The international education program hosts the academic journal Comparative Education Review and the Alliance for Critical Education, a research group committed to critical engagement with development issues, theoretical and methodological concerns in international education.
- Nearly 75% of graduate students and faculty are international
- 100% are international education and development practitioners, researchers, and academics
- Customizable course choices to meet your research and applied interests
- Wide array of theory and practice-oriented courses
- A global alumni network of scholars and practitioners built over 50 years
- Hands-on experience in research and practice through networks, affiliations, & projects
- A deep theoretical understanding of critical dilemmas in education and development
- A strong background in research skills
- A focus on practical application and skills needed to critically engage with and address pressing issues in international education today
- Education and development for NGOs and INGOs (e.g., International Rescue Committee, EDC, FHI 360) or donor agencies (e.g., USAID, Lego Foundation)

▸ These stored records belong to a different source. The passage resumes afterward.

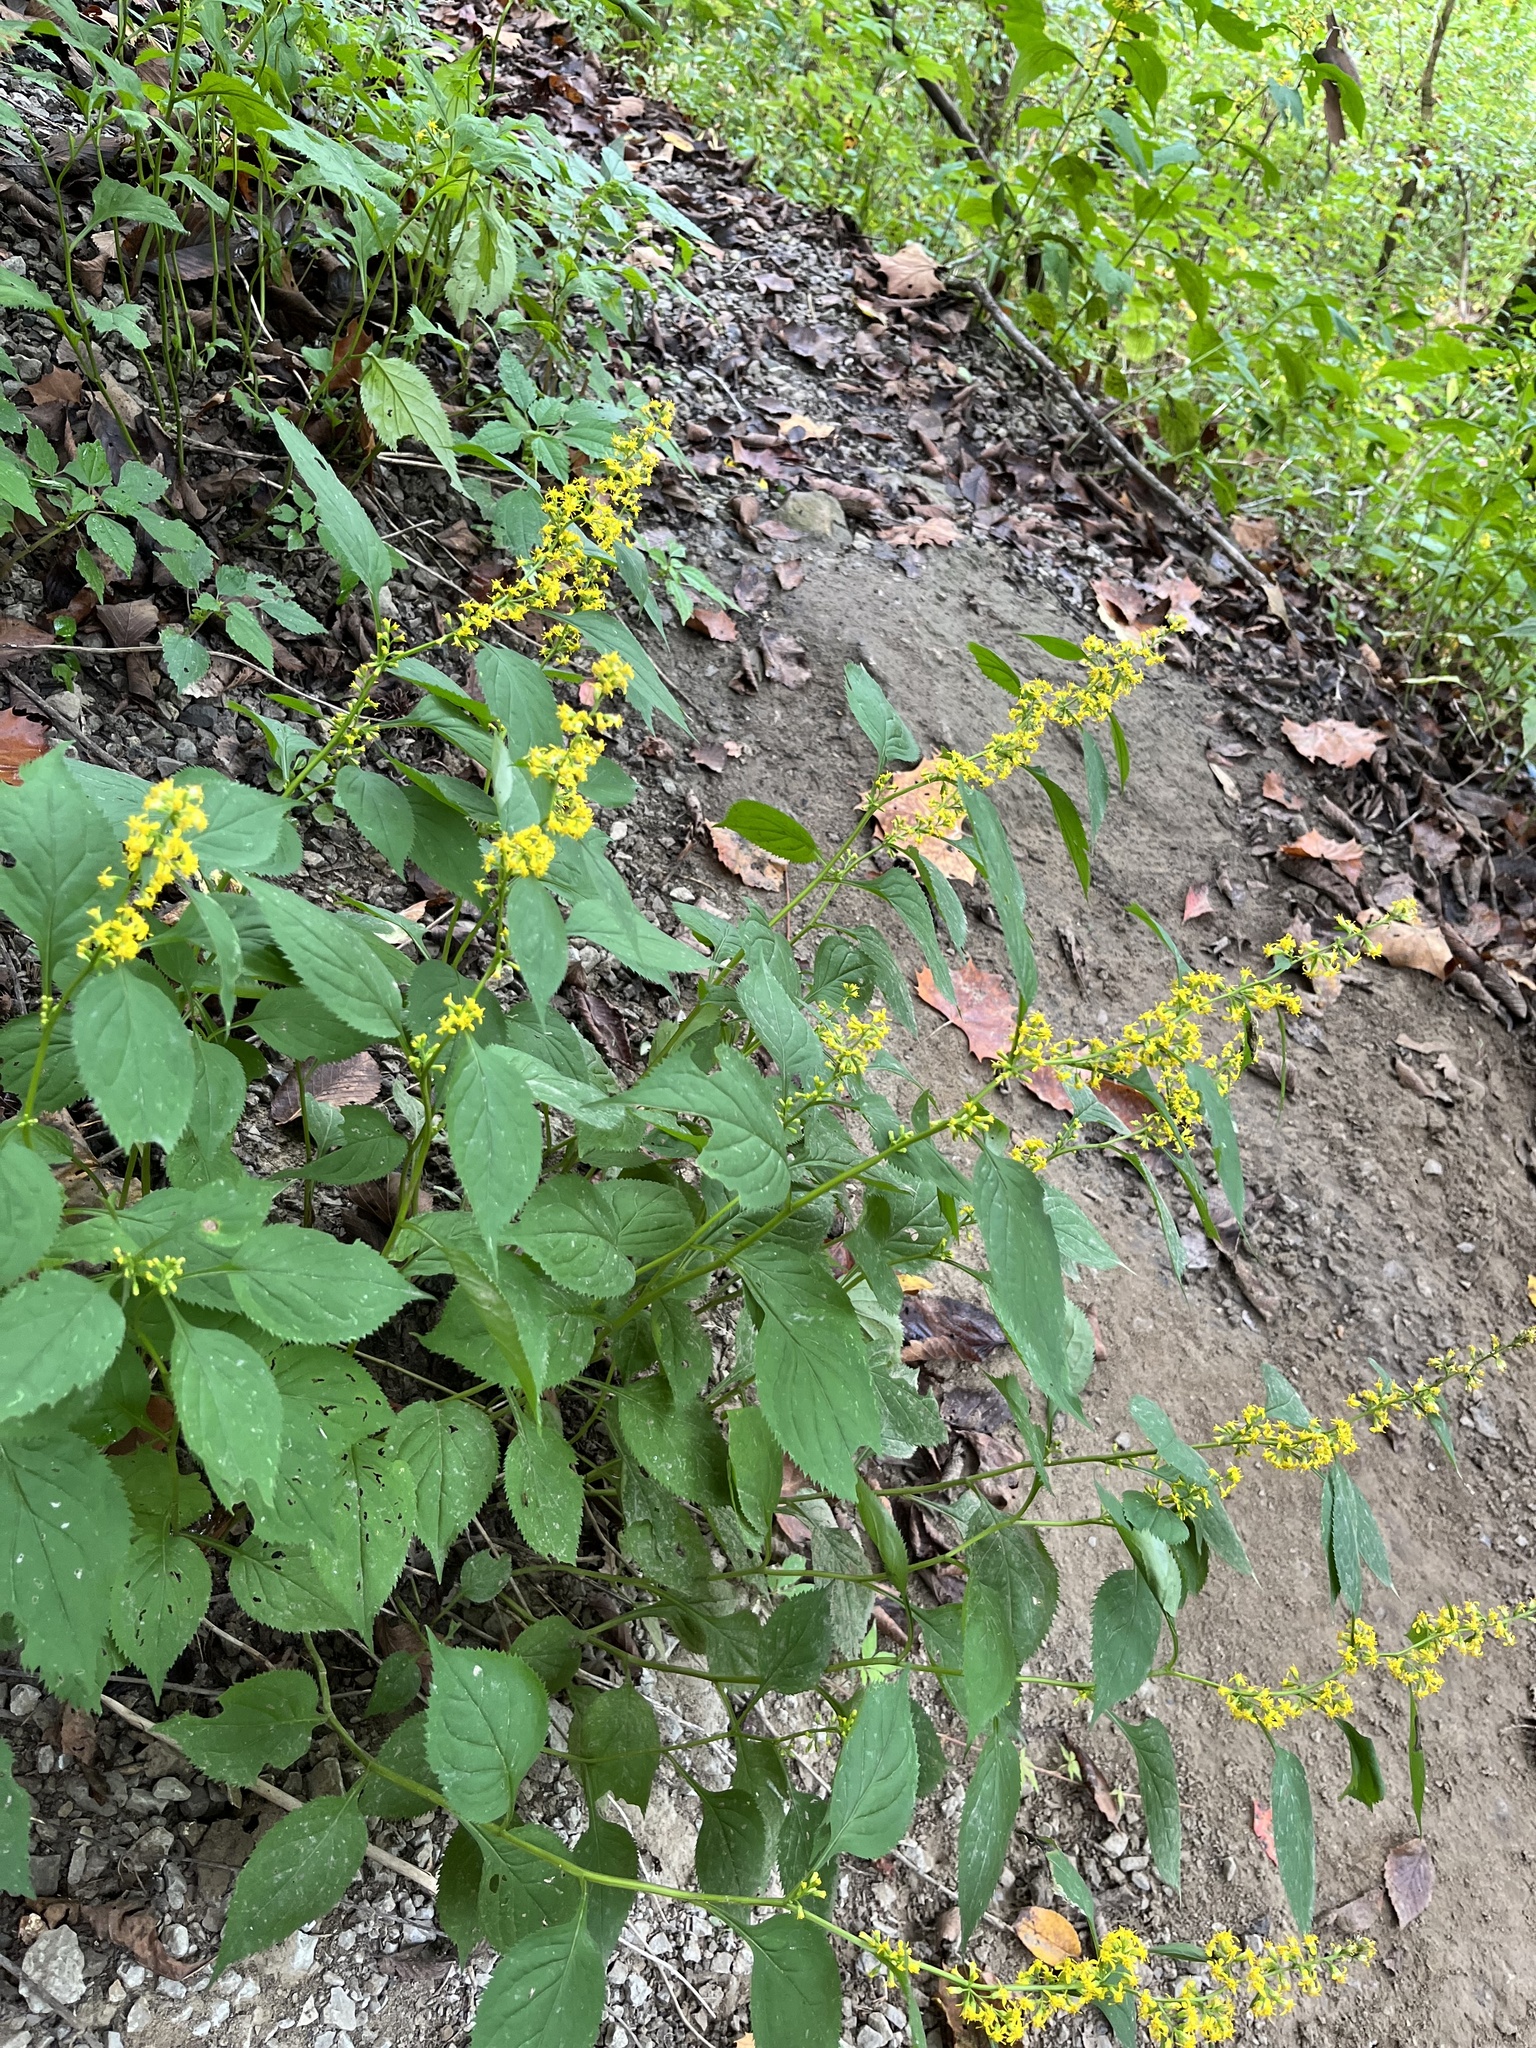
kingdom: Plantae
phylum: Tracheophyta
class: Magnoliopsida
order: Asterales
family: Asteraceae
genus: Solidago
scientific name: Solidago flexicaulis
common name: Zig-zag goldenrod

- Politics and policy-making around education and development
- Grass-roots development work
- Academic or educational leadership
International education offers programs leading to master’s (M.Ed.) - also online - and doctoral (Ph.D.) degrees. Students study the role of education from a social justice perspective in the context of the two-thirds world. Their individualized course of study incorporates theoretical, practical, and contextual study. The theoretical work may investigate, for example, the relationship between education and socioeconomic or political change or gender issues in education. The practical study allows students to develop skills, such as research and evaluation design and methods, planning and policy analysis, curriculum and materials development, training, and management. In their contextual work, students focus on specific sectors, such as literacy, health or agriculture, as well as different sociocultural settings. In addition, most students will strengthen their knowledge of current conditions in a particular country or region of the world.
The UMass graduate certificate in early grade reading is a five-course, 15-credit, fully online program for practitioners and policymakers working on early grade reading reform projects in developing countries. The program allows those in governmental and non-governmental organizations to build their capacity to develop, monitor, and improve early grade reading programs. It is also an opportunity for practitioners and policymakers to enroll in a university-accredited professional development program if they cannot attend on-campus classes. Lastly, the program is a stepping-stone for international education professionals interested in eventually applying to the master’s degree program in international education.
The early grade reading certificate program is asynchronous, allowing students to take the courses at any time and in any order. If they later choose to pursue a master’s degree, students can apply the credits they earn to a program at UMass Amherst.